TO-DO ITEM: Please find the lines in the following records that hold "pitch", and copy them.

Top of EXERCISE INPUTS

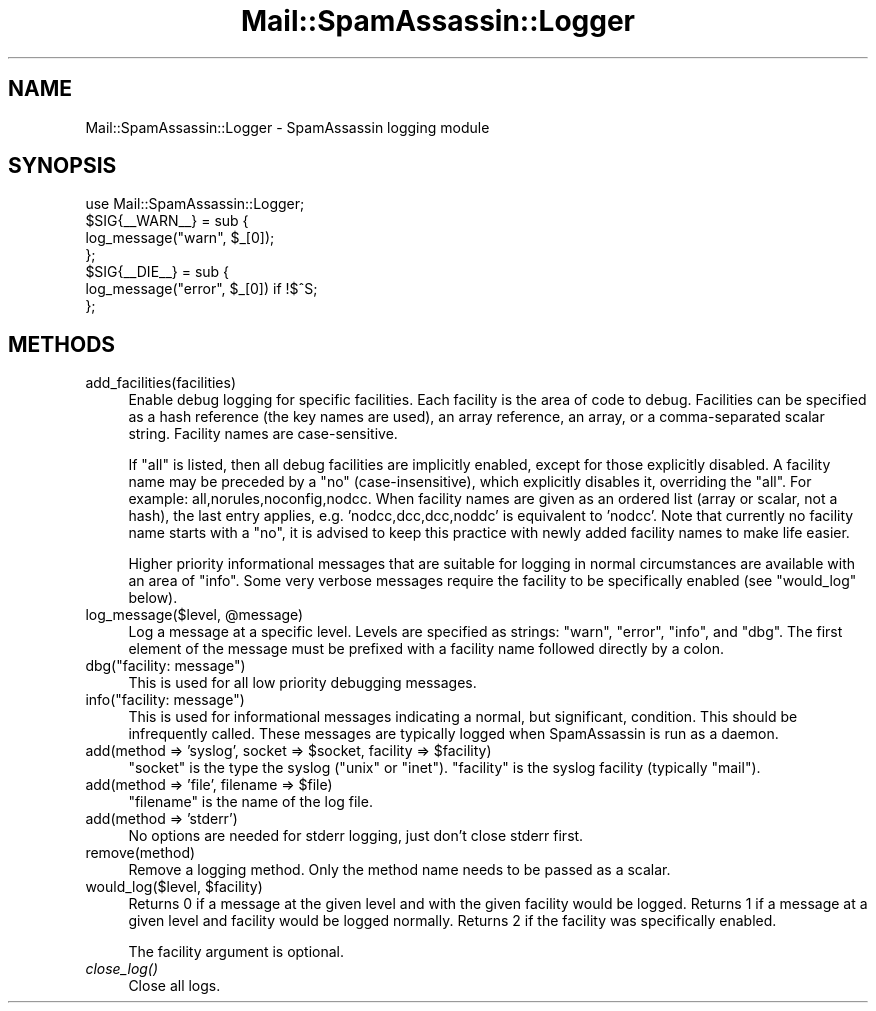.\" Automatically generated by Pod::Man 2.27 (Pod::Simple 3.28)
.\"
.\" Standard preamble:
.\" ========================================================================
.de Sp \" Vertical space (when we can't use .PP)
.if t .sp .5v
.if n .sp
..
.de Vb \" Begin verbatim text
.ft CW
.nf
.ne \\$1
..
.de Ve \" End verbatim text
.ft R
.fi
..
.\" Set up some character translations and predefined strings.  \*(-- will
.\" give an unbreakable dash, \*(PI will give pi, \*(L" will give a left
.\" double quote, and \*(R" will give a right double quote.  \*(C+ will
.\" give a nicer C++.  Capital omega is used to do unbreakable dashes and
.\" therefore won't be available.  \*(C` and \*(C' expand to `' in nroff,
.\" nothing in troff, for use with C<>.
.tr \(*W-
.ds C+ C\v'-.1v'\h'-1p'\s-2+\h'-1p'+\s0\v'.1v'\h'-1p'
.ie n \{\
.    ds -- \(*W-
.    ds PI pi
.    if (\n(.H=4u)&(1m=24u) .ds -- \(*W\h'-12u'\(*W\h'-12u'-\" diablo 10 pitch
.    if (\n(.H=4u)&(1m=20u) .ds -- \(*W\h'-12u'\(*W\h'-8u'-\"  diablo 12 pitch
.    ds L" ""
.    ds R" ""
.    ds C` ""
.    ds C' ""
'br\}
.el\{\
.    ds -- \|\(em\|
.    ds PI \(*p
.    ds L" ``
.    ds R" ''
.    ds C`
.    ds C'
'br\}
.\"
.\" Escape single quotes in literal strings from groff's Unicode transform.
.ie \n(.g .ds Aq \(aq
.el       .ds Aq '
.\"
.\" If the F register is turned on, we'll generate index entries on stderr for
.\" titles (.TH), headers (.SH), subsections (.SS), items (.Ip), and index
.\" entries marked with X<> in POD.  Of course, you'll have to process the
.\" output yourself in some meaningful fashion.
.\"
.\" Avoid warning from groff about undefined register 'F'.
.de IX
..
.nr rF 0
.if \n(.g .if rF .nr rF 1
.if (\n(rF:(\n(.g==0)) \{
.    if \nF \{
.        de IX
.        tm Index:\\$1\t\\n%\t"\\$2"
..
.        if !\nF==2 \{
.            nr % 0
.            nr F 2
.        \}
.    \}
.\}
.rr rF
.\"
.\" Accent mark definitions (@(#)ms.acc 1.5 88/02/08 SMI; from UCB 4.2).
.\" Fear.  Run.  Save yourself.  No user-serviceable parts.
.    \" fudge factors for nroff and troff
.if n \{\
.    ds #H 0
.    ds #V .8m
.    ds #F .3m
.    ds #[ \f1
.    ds #] \fP
.\}
.if t \{\
.    ds #H ((1u-(\\\\n(.fu%2u))*.13m)
.    ds #V .6m
.    ds #F 0
.    ds #[ \&
.    ds #] \&
.\}
.    \" simple accents for nroff and troff
.if n \{\
.    ds ' \&
.    ds ` \&
.    ds ^ \&
.    ds , \&
.    ds ~ ~
.    ds /
.\}
.if t \{\
.    ds ' \\k:\h'-(\\n(.wu*8/10-\*(#H)'\'\h"|\\n:u"
.    ds ` \\k:\h'-(\\n(.wu*8/10-\*(#H)'\`\h'|\\n:u'
.    ds ^ \\k:\h'-(\\n(.wu*10/11-\*(#H)'^\h'|\\n:u'
.    ds , \\k:\h'-(\\n(.wu*8/10)',\h'|\\n:u'
.    ds ~ \\k:\h'-(\\n(.wu-\*(#H-.1m)'~\h'|\\n:u'
.    ds / \\k:\h'-(\\n(.wu*8/10-\*(#H)'\z\(sl\h'|\\n:u'
.\}
.    \" troff and (daisy-wheel) nroff accents
.ds : \\k:\h'-(\\n(.wu*8/10-\*(#H+.1m+\*(#F)'\v'-\*(#V'\z.\h'.2m+\*(#F'.\h'|\\n:u'\v'\*(#V'
.ds 8 \h'\*(#H'\(*b\h'-\*(#H'
.ds o \\k:\h'-(\\n(.wu+\w'\(de'u-\*(#H)/2u'\v'-.3n'\*(#[\z\(de\v'.3n'\h'|\\n:u'\*(#]
.ds d- \h'\*(#H'\(pd\h'-\w'~'u'\v'-.25m'\f2\(hy\fP\v'.25m'\h'-\*(#H'
.ds D- D\\k:\h'-\w'D'u'\v'-.11m'\z\(hy\v'.11m'\h'|\\n:u'
.ds th \*(#[\v'.3m'\s+1I\s-1\v'-.3m'\h'-(\w'I'u*2/3)'\s-1o\s+1\*(#]
.ds Th \*(#[\s+2I\s-2\h'-\w'I'u*3/5'\v'-.3m'o\v'.3m'\*(#]
.ds ae a\h'-(\w'a'u*4/10)'e
.ds Ae A\h'-(\w'A'u*4/10)'E
.    \" corrections for vroff
.if v .ds ~ \\k:\h'-(\\n(.wu*9/10-\*(#H)'\s-2\u~\d\s+2\h'|\\n:u'
.if v .ds ^ \\k:\h'-(\\n(.wu*10/11-\*(#H)'\v'-.4m'^\v'.4m'\h'|\\n:u'
.    \" for low resolution devices (crt and lpr)
.if \n(.H>23 .if \n(.V>19 \
\{\
.    ds : e
.    ds 8 ss
.    ds o a
.    ds d- d\h'-1'\(ga
.    ds D- D\h'-1'\(hy
.    ds th \o'bp'
.    ds Th \o'LP'
.    ds ae ae
.    ds Ae AE
.\}
.rm #[ #] #H #V #F C
.\" ========================================================================
.\"
.IX Title "Mail::SpamAssassin::Logger 3"
.TH Mail::SpamAssassin::Logger 3 "2014-02-28" "perl v5.18.2" "User Contributed Perl Documentation"
.\" For nroff, turn off justification.  Always turn off hyphenation; it makes
.\" way too many mistakes in technical documents.
.if n .ad l
.nh
.SH "NAME"
Mail::SpamAssassin::Logger \- SpamAssassin logging module
.SH "SYNOPSIS"
.IX Header "SYNOPSIS"
.Vb 1
\&  use Mail::SpamAssassin::Logger;
\&
\&  $SIG{_\|_WARN_\|_} = sub {
\&    log_message("warn", $_[0]);
\&  };
\&
\&  $SIG{_\|_DIE_\|_} = sub {
\&    log_message("error", $_[0])  if !$^S;
\&  };
.Ve
.SH "METHODS"
.IX Header "METHODS"
.IP "add_facilities(facilities)" 4
.IX Item "add_facilities(facilities)"
Enable debug logging for specific facilities.  Each facility is the area
of code to debug.  Facilities can be specified as a hash reference (the
key names are used), an array reference, an array, or a comma-separated
scalar string. Facility names are case-sensitive.
.Sp
If \*(L"all\*(R" is listed, then all debug facilities are implicitly enabled,
except for those explicitly disabled.  A facility name may be preceded
by a \*(L"no\*(R" (case-insensitive), which explicitly disables it, overriding
the \*(L"all\*(R".  For example: all,norules,noconfig,nodcc.  When facility names
are given as an ordered list (array or scalar, not a hash), the last entry
applies, e.g. 'nodcc,dcc,dcc,noddc' is equivalent to 'nodcc'.  Note that
currently no facility name starts with a \*(L"no\*(R", it is advised to keep this
practice with newly added facility names to make life easier.
.Sp
Higher priority informational messages that are suitable for logging in
normal circumstances are available with an area of \*(L"info\*(R".  Some very
verbose messages require the facility to be specifically enabled (see
\&\f(CW\*(C`would_log\*(C'\fR below).
.ie n .IP "log_message($level, @message)" 4
.el .IP "log_message($level, \f(CW@message\fR)" 4
.IX Item "log_message($level, @message)"
Log a message at a specific level.  Levels are specified as strings:
\&\*(L"warn\*(R", \*(L"error\*(R", \*(L"info\*(R", and \*(L"dbg\*(R".  The first element of the message
must be prefixed with a facility name followed directly by a colon.
.ie n .IP "dbg(""facility: message"")" 4
.el .IP "dbg(``facility: message'')" 4
.IX Item "dbg(facility: message)"
This is used for all low priority debugging messages.
.ie n .IP "info(""facility: message"")" 4
.el .IP "info(``facility: message'')" 4
.IX Item "info(facility: message)"
This is used for informational messages indicating a normal, but
significant, condition.  This should be infrequently called.  These
messages are typically logged when SpamAssassin is run as a daemon.
.ie n .IP "add(method => 'syslog', socket => $socket, facility => $facility)" 4
.el .IP "add(method => 'syslog', socket => \f(CW$socket\fR, facility => \f(CW$facility\fR)" 4
.IX Item "add(method => 'syslog', socket => $socket, facility => $facility)"
\&\f(CW\*(C`socket\*(C'\fR is the type the syslog (\*(L"unix\*(R" or \*(L"inet\*(R").  \f(CW\*(C`facility\*(C'\fR is the
syslog facility (typically \*(L"mail\*(R").
.ie n .IP "add(method => 'file', filename => $file)" 4
.el .IP "add(method => 'file', filename => \f(CW$file\fR)" 4
.IX Item "add(method => 'file', filename => $file)"
\&\f(CW\*(C`filename\*(C'\fR is the name of the log file.
.IP "add(method => 'stderr')" 4
.IX Item "add(method => 'stderr')"
No options are needed for stderr logging, just don't close stderr first.
.IP "remove(method)" 4
.IX Item "remove(method)"
Remove a logging method.  Only the method name needs to be passed as a
scalar.
.ie n .IP "would_log($level, $facility)" 4
.el .IP "would_log($level, \f(CW$facility\fR)" 4
.IX Item "would_log($level, $facility)"
Returns 0 if a message at the given level and with the given facility
would be logged.  Returns 1 if a message at a given level and facility
would be logged normally.  Returns 2 if the facility was specifically
enabled.
.Sp
The facility argument is optional.
.IP "\fIclose_log()\fR" 4
.IX Item "close_log()"
Close all logs.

Bottom of EXERCISE INPUTS

OUTPUT FOR THIS EXERCISE:
.    if (\n(.H=4u)&(1m=24u) .ds -- \(*W\h'-12u'\(*W\h'-12u'-\" diablo 10 pitch
.    if (\n(.H=4u)&(1m=20u) .ds -- \(*W\h'-12u'\(*W\h'-8u'-\"  diablo 12 pitch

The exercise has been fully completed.